The first paradox is, if you want to become Enlightened, you are already trapped in the cycle of desire that Zen itself seeks to eliminate. Yet, if that’s the case, why are there so many books and schools and masters of Zen Buddhism, all of which aim to provide guidance in the attainment of Enlightenment, if the very idea of trying to “gain” that Enlightenment is itself a barrier to said Enlightenment? Essentially, what this is implying is that, in order to eliminate desire and thus reach Enlightenment, you must first desire to reach Enlightenment, but Zen teaches that you can’t reach Enlightenment through desire, yet, to even attempt to reach Enlightenment, you must first desire Enlightenment, yet you can’t attain Enlightenment if you desire it, and so on and so forth. I could keep going, but I think you get the point. Wanting to be Enlightened is the very thing preventing Enlightenment. This is the first Zen paradox.

The second paradox is, by even engaging with the idea of Enlightenment, you are dealing in dualistic thinking.
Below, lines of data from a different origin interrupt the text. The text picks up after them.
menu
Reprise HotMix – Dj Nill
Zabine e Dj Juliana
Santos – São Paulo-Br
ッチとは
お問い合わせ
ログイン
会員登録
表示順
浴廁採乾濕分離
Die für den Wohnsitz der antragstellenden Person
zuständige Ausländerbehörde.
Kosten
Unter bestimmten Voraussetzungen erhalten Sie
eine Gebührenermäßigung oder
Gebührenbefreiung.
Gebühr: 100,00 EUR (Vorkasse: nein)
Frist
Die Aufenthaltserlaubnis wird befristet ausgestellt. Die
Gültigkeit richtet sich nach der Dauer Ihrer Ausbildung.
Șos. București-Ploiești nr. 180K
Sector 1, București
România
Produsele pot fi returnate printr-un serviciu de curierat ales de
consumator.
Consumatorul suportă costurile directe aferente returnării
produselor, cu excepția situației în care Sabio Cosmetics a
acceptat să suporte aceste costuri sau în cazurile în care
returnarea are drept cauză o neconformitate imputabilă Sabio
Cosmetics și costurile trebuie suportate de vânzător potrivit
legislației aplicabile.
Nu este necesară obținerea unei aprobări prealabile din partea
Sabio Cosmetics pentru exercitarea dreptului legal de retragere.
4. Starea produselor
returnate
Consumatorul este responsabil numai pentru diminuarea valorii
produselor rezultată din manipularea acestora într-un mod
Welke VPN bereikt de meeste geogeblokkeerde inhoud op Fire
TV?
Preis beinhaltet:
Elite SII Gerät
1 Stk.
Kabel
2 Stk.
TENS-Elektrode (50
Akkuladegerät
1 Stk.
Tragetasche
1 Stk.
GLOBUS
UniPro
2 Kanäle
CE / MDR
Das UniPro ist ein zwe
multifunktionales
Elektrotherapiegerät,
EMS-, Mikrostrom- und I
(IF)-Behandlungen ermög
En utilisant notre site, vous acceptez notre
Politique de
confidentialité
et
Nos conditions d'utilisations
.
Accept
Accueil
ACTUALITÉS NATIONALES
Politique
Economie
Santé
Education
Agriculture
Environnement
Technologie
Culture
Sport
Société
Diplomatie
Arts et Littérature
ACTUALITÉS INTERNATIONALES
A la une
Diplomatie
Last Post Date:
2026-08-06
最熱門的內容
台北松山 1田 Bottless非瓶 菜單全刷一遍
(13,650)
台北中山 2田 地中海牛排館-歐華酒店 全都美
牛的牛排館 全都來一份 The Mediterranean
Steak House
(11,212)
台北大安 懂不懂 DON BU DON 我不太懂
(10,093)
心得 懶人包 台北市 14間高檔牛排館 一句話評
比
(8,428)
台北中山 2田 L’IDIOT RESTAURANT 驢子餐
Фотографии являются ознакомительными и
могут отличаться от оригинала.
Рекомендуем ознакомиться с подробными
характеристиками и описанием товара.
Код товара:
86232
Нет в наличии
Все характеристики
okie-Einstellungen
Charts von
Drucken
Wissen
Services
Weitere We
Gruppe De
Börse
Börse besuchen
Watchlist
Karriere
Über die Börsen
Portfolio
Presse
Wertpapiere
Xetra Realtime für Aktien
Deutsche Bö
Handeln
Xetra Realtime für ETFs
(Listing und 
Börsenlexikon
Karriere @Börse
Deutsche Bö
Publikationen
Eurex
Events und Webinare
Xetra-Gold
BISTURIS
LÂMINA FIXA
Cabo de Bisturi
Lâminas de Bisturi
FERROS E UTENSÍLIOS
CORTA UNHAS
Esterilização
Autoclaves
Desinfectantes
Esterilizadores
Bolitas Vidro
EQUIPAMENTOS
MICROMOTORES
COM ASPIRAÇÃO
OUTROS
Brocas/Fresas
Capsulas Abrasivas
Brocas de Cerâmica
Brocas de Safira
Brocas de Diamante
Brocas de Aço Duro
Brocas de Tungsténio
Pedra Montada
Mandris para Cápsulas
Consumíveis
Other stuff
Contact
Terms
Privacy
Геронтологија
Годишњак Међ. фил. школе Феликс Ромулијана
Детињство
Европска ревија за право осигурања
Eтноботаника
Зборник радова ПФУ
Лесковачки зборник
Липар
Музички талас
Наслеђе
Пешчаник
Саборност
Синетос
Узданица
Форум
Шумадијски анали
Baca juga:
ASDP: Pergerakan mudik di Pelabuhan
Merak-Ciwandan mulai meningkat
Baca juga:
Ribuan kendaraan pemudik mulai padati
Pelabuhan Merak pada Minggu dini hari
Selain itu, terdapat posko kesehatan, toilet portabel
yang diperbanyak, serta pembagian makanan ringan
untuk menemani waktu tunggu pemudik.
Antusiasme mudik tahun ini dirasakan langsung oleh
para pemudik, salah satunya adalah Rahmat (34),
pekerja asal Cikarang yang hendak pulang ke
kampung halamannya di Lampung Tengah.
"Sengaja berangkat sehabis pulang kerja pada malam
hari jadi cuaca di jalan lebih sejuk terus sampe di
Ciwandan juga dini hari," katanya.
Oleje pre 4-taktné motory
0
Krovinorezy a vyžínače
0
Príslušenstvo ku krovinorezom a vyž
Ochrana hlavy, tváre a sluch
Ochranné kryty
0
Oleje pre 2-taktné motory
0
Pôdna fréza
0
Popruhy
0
Yet, these various schools of Zen all teach of Enlightenment and how to reach it, so the implication seems to be that, in order to abolish dualistic thinking, you must first engage in dualistic thinking by thinking about Enlightenment. But by engaging in dualistic thinking, you are actually further from Enlightenment, because Zen aims to abolish dualistic thinking, yet you need dualistic thinking to even think about Enlightenment, yet you can’t be Enlightened if you engage in dualistic thinking, and so on and so forth. I could keep going, but I think you get the point. In trying to reach a state where such dualistic thinking is abolished, you must first engage in dualistic thinking. This is the second Zen paradox.

Honestly, I’m not sure what to do with these Zen paradoxes. My first thought was that they undermine the teachings of Zen, because how could a philosophy be built on the back of two pretty strong paradoxes without collapsing in on itself like two supermassive black holes trying to suck each other up?

But then, I started thinking about Teddy and what he said about the forbidden fruit. I started thinking that, perhaps, in twisting my mind around these paradoxes, I am simply being too logical. After all, the very concept of a paradox is, indeed, just a human-made concept, a concept that doesn't actually exist out there in the ether, just in our minds.

So, after some meditation, I started thinking that maybe I’ve just taken one too many bites of the apple, and then I got this crazy idea, maybe I should just vomit it all up.

Now I just have to figure out how the hell I’m going to do that.